Pity The Nation

Justice Asif Saeed Khosa, Judge Supreme Court of Pakistan, while agreeing with the decision of the court, wrote additional remarks depicting the state of the nation and reminding people of their duty to the Country. I am copying a very effective poetic part of it. Complete version can be seen here.

3. With an apology to Khalil Gibran, and with reference to the present context, I may add as follows:

Pity the nation that achieves nationhood in the name of a religion but pays little heed to truth, righteousness and accountability which are the essence of every religion.

Pity the nation that proclaims democracy as its polity but restricts it to queuing up for casting of ballots only and discourages democratic values.

Pity the nation that measures honour with success and respect with authority, that despises sublime and cherishes mundane, that treats a criminal as a hero and considers civility as weakness and that deems a sage a fool and venerates the wicked.

Pity the nation that adopts a Constitution but allows political interests to outweigh constitutional diktat.

Pity the nation that demands justice for all but is agitated when justice hurts its political loyalty.

Pity the nation whose servants treat their solemn oaths as nothing more than a formality before entering upon an office.

Pity the nation that elects a leader as a redeemer but expects him to bend every law to favour his benefactors.

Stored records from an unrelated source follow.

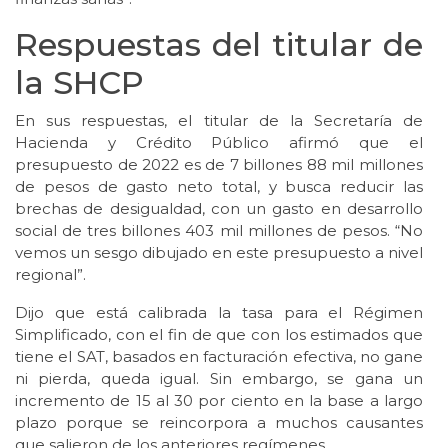
Respuestas del titular de
la SHCP
En sus respuestas, el titular de la Secretaría de
Hacienda y Crédito Público afirmó que el
presupuesto de 2022 es de 7 billones 88 mil millones
de pesos de gasto neto total, y busca reducir las
brechas de desigualdad, con un gasto en desarrollo
social de tres billones 403 mil millones de pesos. “No
vemos un sesgo dibujado en este presupuesto a nivel
regional”.
Dijo que está calibrada la tasa para el Régimen
Simplificado, con el fin de que con los estimados que
tiene el SAT, basados en facturación efectiva, no gane
ni pierda, queda igual. Sin embargo, se gana un
incremento de 15 al 30 por ciento en la base a largo
plazo porque se reincorpora a muchos causantes
que salieron de los anteriores regímenes.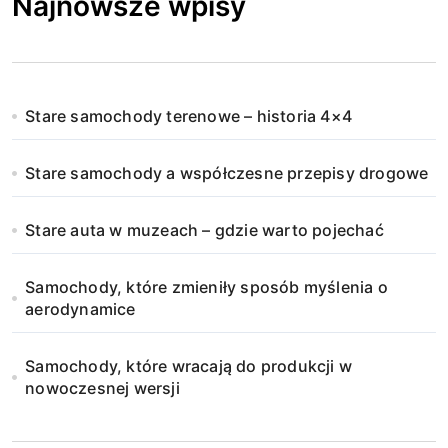
Najnowsze wpisy
Stare samochody terenowe – historia 4×4
Stare samochody a współczesne przepisy drogowe
Stare auta w muzeach – gdzie warto pojechać
Samochody, które zmieniły sposób myślenia o
aerodynamice
Samochody, które wracają do produkcji w
nowoczesnej wersji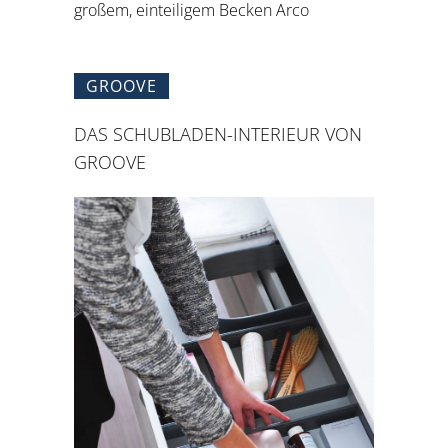
großem, einteiligem Becken Arco
GROOVE
DAS SCHUBLADEN-INTERIEUR VON
GROOVE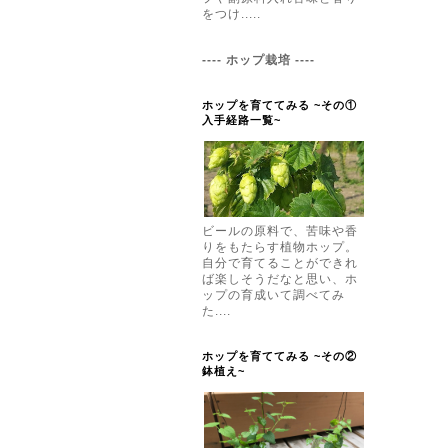
をつけ.....
---- ホップ栽培 ----
ホップを育ててみる ~その①
入手経路一覧~
ビールの原料で、苦味や香
りをもたらす植物ホップ。
自分で育てることができれ
ば楽しそうだなと思い、ホ
ップの育成いて調べてみ
た....
ホップを育ててみる ~その②
鉢植え~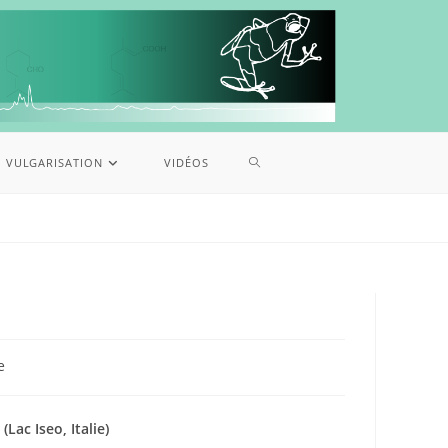
VULGARISATION
VIDÉOS
e
ac Iseo, Italie)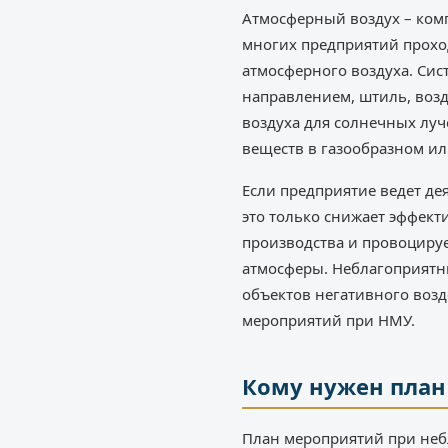
Атмосферный воздух – комп
многих предприятий прохо
атмосферного воздуха. Сис
направлением, штиль, воз
воздуха для солнечных луч
веществ в газообразном и
Если предприятие ведет де
это только снижает эффект
производства и провоциру
атмосферы. Неблагоприятн
объектов негативного возд
мероприятий при НМУ.
Кому нужен план
План мероприятий при неб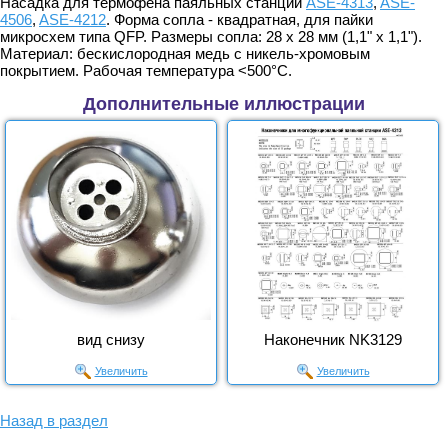
Насадка для термофена паяльных станций
ASE-4313
,
ASE-
4506
,
ASE-4212
. Форма сопла - квадратная, для пайки
микросхем типа QFP. Размеры сопла: 28 х 28 мм (1,1" х 1,1").
Материал: бескислородная медь с никель-хромовым
покрытием. Рабочая температура <500°С.
Дополнительные иллюстрации
вид снизу
Наконечник NK3129
Увеличить
Увеличить
Назад в раздел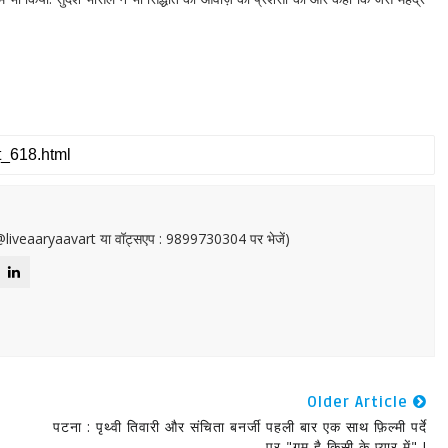
or@liveaaryaavart या वॉट्सएप : 9899730304 पर भेजें)
Older Article
पटना : पृथ्वी तिवारी और संचिता बनर्जी पहली बार एक साथ फ़िल्मी पर्दे
पर "गुम है किसी के प्यार में" !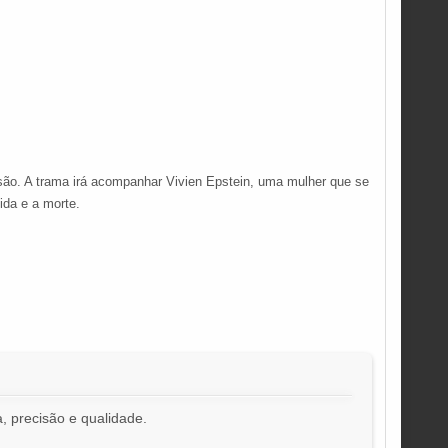
ão. A trama irá acompanhar Vivien Epstein, uma mulher que se
ida e a morte.
, precisão e qualidade.
!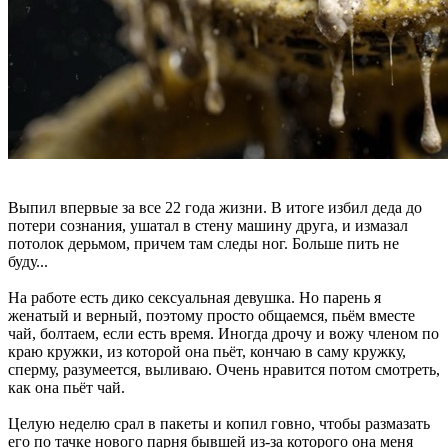
Выпил впервые за все 22 года жизни. В итоге избил деда до
потери сознания, ушатал в стену машину друга, и измазал
потолок дерьмом, причем там следы ног. Больше пить не
буду...
На работе есть дико сексуальная девушка. Но парень я
женатый и верный, поэтому просто общаемся, пьём вместе
чай, болтаем, если есть время. Иногда дрочу и вожу членом по
краю кружки, из которой она пьёт, кончаю в саму кружку,
сперму, разумеется, выливаю. Очень нравится потом смотреть,
как она пьёт чай.
Целую неделю срал в пакеты и копил говно, чтобы размазать
его по тачке нового парня бывшей из-за которого она меня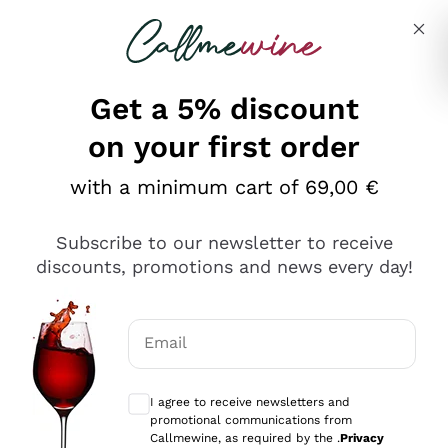
Skip to content
Describe what you are looking for
Get a 5% discount
on your first order
Ottimo
with a minimum cart of 69,00 €
4,5
/5
2.559
Subscribe to our newsletter to receive
recensioni
discounts, promotions and news every day!
Le nostre recensioni a 4 e 5 stelle.
Clicca qui per leggerle tutte >
Email
Precedente
Successivo
Optional consents to receive communicat
I agree to receive newsletters and
Oggi
promotional communications from
Il catalogo offre moltissime possibilità di scelta tra tanti
Callmewine, as required by the .
Privacy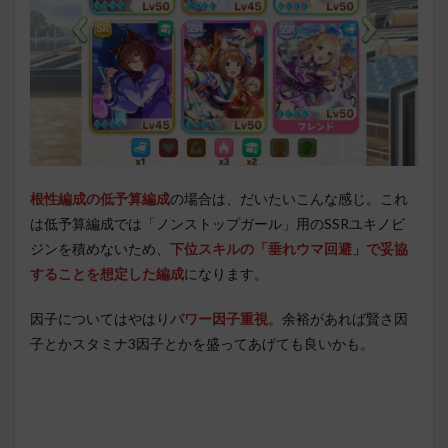
根性編成の低予算編成
の場合は、だいたいこんな感じ。これ
は低予算編成では「ノンストップガール」用のSSRユキノビ
ジンを積めないため、
下位スキルの「垂れウマ回避」で妥協
することを想定した編成
になります。
因子についてはやはり
パワー因子重視
。余裕があれば賢さ因
子とかスタミナ3因子とかを盛ってあげても良いかも。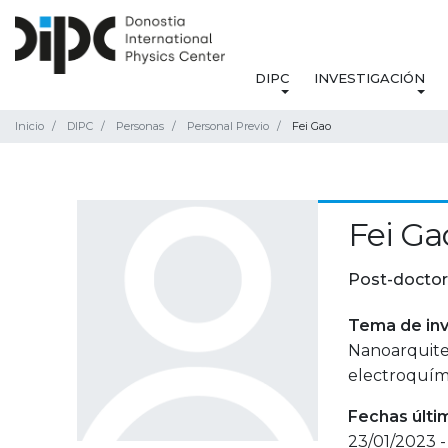
DIPC
INVESTIGACIÓN
Inicio
DIPC
Personas
Personal Previo
Fei Gao
Fei Ga
Post-doctor
Tema de inv
Nanoarquitec
electroquím
Fechas últi
23/01/2023 -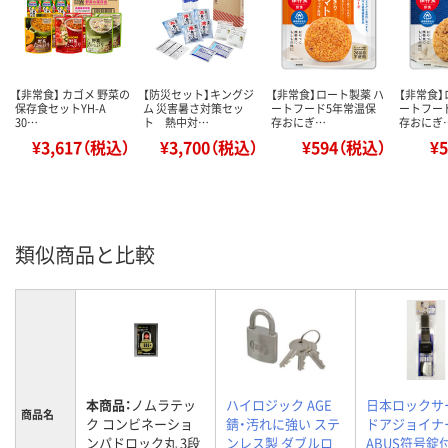
【非常食】 カゴメ 野菜の
【防災セット】キングジ
【非常食】ロート製薬 ハ
【非常食】
保存食セットYH-A
ム 災害暑さ対策セッ
ートフード5年常温保
ートフー
30…
ト 熱中対…
存おにぎ…
存おにぎ
¥3,617（税込）
¥3,700（税込）
¥594（税込）
¥
類似商品と比較
本商品：
ノムラテッ
ハイロジック AGE
日本ロックサ
商品名
ク コンビネーショ
錆・汚れに強い ステ
ドアジョイナー
ンパドロック丸 3段
ンレス製 ダブルロ
ABUS符号錠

Pity the nation whose leaders seek martyrdom through disobeying the law than giving sacrifices for the glory of law and who see no shame in crime.

Pity the nation that is led by those who laugh at the law little realizing that the law shall have the last laugh.

Pity the nation that launches a movement for rule of law but cries foul when the law is applied against its bigwig, that reads judicial verdicts through political glasses and that permits skills of advocacy to be practised more vigorously outside the courtroom than inside.

Pity the nation that punishes its weak and poor but is shy of bringing its high and mighty to book.

Pity the nation that clamours for equality before law but has selective justice close to its heart.

Pity the nation that thinks from its heart and not from its head.

Indeed, pity the nation that does not discern villainy from nobility.